# Problem details
Could you copy exactly the lines from the start of the records through the one containing "Kuinka voimme auttaa?", both included, and leave out the pictures?

# Data for the task
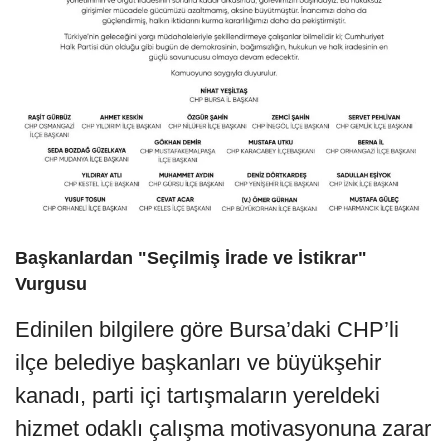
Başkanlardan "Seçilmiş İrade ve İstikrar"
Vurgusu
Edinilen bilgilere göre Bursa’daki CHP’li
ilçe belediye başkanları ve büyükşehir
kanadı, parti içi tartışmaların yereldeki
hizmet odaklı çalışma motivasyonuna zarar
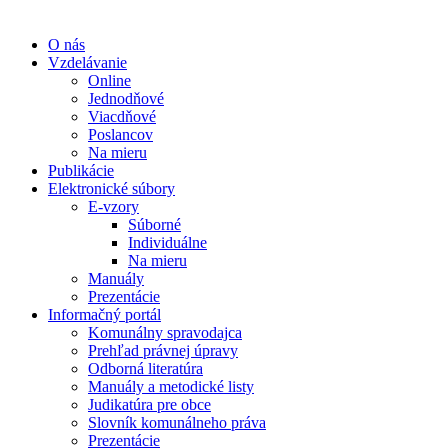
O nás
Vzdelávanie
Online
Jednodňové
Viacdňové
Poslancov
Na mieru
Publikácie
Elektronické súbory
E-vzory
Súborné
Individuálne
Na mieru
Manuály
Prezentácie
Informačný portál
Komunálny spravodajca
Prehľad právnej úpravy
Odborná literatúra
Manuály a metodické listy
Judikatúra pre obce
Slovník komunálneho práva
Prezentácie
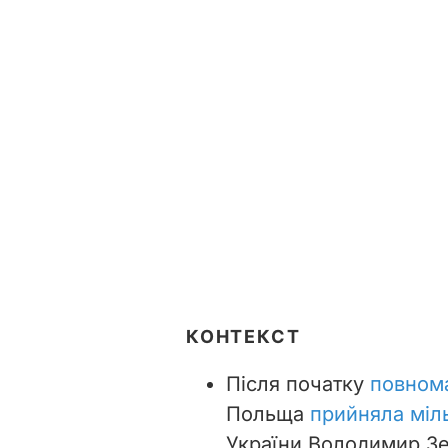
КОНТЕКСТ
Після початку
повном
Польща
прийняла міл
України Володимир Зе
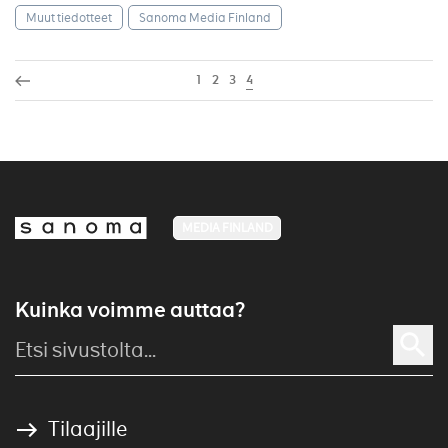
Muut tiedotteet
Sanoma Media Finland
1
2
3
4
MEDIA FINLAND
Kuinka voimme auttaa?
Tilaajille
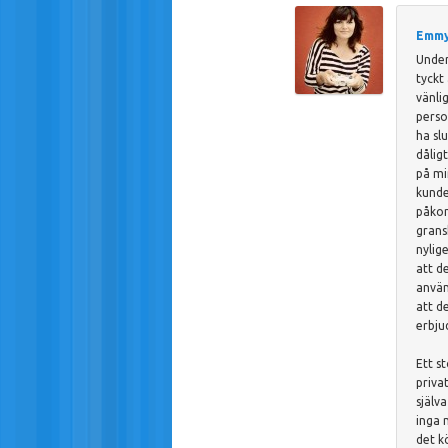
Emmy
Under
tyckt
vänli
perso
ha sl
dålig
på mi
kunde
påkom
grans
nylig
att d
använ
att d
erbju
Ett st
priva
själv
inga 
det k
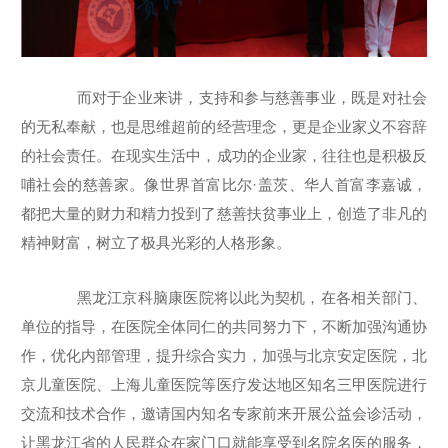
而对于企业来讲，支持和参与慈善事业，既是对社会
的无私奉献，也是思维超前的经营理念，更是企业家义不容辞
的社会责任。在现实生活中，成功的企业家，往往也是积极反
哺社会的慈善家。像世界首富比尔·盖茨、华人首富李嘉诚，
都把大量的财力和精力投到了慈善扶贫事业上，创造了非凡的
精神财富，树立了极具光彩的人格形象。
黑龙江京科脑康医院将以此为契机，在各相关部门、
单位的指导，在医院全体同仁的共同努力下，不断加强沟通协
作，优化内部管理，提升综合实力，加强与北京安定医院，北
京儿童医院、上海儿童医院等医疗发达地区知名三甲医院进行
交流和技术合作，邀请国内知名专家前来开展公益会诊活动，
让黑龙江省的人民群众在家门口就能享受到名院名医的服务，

# Solution to the exercise
Başkanlardan "Seçilmiş İrade ve İstikrar"
Vurgusu
Edinilen bilgilere göre Bursa’daki CHP’li
ilçe belediye başkanları ve büyükşehir
kanadı, parti içi tartışmaların yereldeki
hizmet odaklı çalışma motivasyonuna zarar
O nás
Vzdelávanie
Online
Jednodňové
Viacdňové
Poslancov
Na mieru
Publikácie
Elektronické súbory
E-vzory
Súborné
Individuálne
Na mieru
Manuály
Prezentácie
Informačný portál
Komunálny spravodajca
Prehľad právnej úpravy
Odborná literatúra
Manuály a metodické listy
Judikatúra pre obce
Slovník komunálneho práva
Prezentácie
КОНТЕКСТ
Після початку
повном
Польща
прийняла міл
України Володимир Зе
Muut tiedotteet
Sanoma Media Finland
1
2
3
4
MEDIA FINLAND
Kuinka voimme auttaa?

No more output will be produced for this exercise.